ESTRATTO:

•••••

Offside! “Tifi Ronaldo? Allora sei di destra. Tifi Messi? Sei di sinistra”. Nelle ultime ore, complice anche il Mondiale 2026 in corso, questa teoria ha invaso social network e discussioni tra tifosi. Tutto nasce da uno studio internazionale indonesiano pubblicato sulla piattaforma Social Science Research Network e riportata da L’Equipe, che ha analizzato le preferenze calcistiche di 10.661 persone in 26 Paesi, che hanno completato un questionario tra aprile e maggio 2026, rilevando una correlazione tra l’orientamento politico dichiarato e la preferenza per uno dei due campioni che hanno segnato l’ultimo ventennio del calcio mondiale.
La conclusione, però, è molto diversa da quella che è diventata virale online.
La ricerca ha effettivamente rilevato che gli intervistati con posizioni politiche più progressiste tendevano, in media, a preferire Lionel Messi, mentre quelli con posizioni più conservatrici mostravano una maggiore inclinazione verso Cristiano Ronaldo. Una correlazione statistica, dunque, ma non una regola universale.

•••••

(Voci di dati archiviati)
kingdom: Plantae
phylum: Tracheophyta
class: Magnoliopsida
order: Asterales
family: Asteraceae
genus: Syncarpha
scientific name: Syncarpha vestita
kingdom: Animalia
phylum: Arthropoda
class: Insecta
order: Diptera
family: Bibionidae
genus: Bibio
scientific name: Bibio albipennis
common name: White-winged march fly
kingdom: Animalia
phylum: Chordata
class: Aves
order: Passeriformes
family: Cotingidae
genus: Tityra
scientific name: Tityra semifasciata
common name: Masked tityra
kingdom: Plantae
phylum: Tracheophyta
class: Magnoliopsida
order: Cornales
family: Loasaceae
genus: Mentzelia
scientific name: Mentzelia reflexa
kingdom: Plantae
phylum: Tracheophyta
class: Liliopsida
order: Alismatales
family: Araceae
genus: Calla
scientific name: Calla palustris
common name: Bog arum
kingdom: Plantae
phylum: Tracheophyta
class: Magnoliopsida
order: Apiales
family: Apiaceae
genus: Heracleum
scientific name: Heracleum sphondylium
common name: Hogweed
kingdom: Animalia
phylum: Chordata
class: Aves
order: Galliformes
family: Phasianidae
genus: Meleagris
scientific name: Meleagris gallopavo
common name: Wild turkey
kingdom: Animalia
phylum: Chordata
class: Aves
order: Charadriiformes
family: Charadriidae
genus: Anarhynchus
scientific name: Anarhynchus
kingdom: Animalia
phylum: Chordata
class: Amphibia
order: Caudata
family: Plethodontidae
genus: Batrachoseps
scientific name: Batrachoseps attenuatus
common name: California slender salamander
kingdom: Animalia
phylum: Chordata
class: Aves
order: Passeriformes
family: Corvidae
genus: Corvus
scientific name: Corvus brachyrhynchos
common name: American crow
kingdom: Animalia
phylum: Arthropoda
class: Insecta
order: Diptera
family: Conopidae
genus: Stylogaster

•••••

Riproduci parola per parola, dal brano sullo studio che collega Messi e Ronaldo alle idee politiche, tutto ciò che va da "La conclusione, però, è" fino a "una regola universale.".

SVOLGIMENTO:
La conclusione, però, è molto diversa da quella che è diventata virale online.
La ricerca ha effettivamente rilevato che gli intervistati con posizioni politiche più progressiste tendevano, in media, a preferire Lionel Messi, mentre quelli con posizioni più conservatrici mostravano una maggiore inclinazione verso Cristiano Ronaldo. Una correlazione statistica, dunque, ma non una regola universale.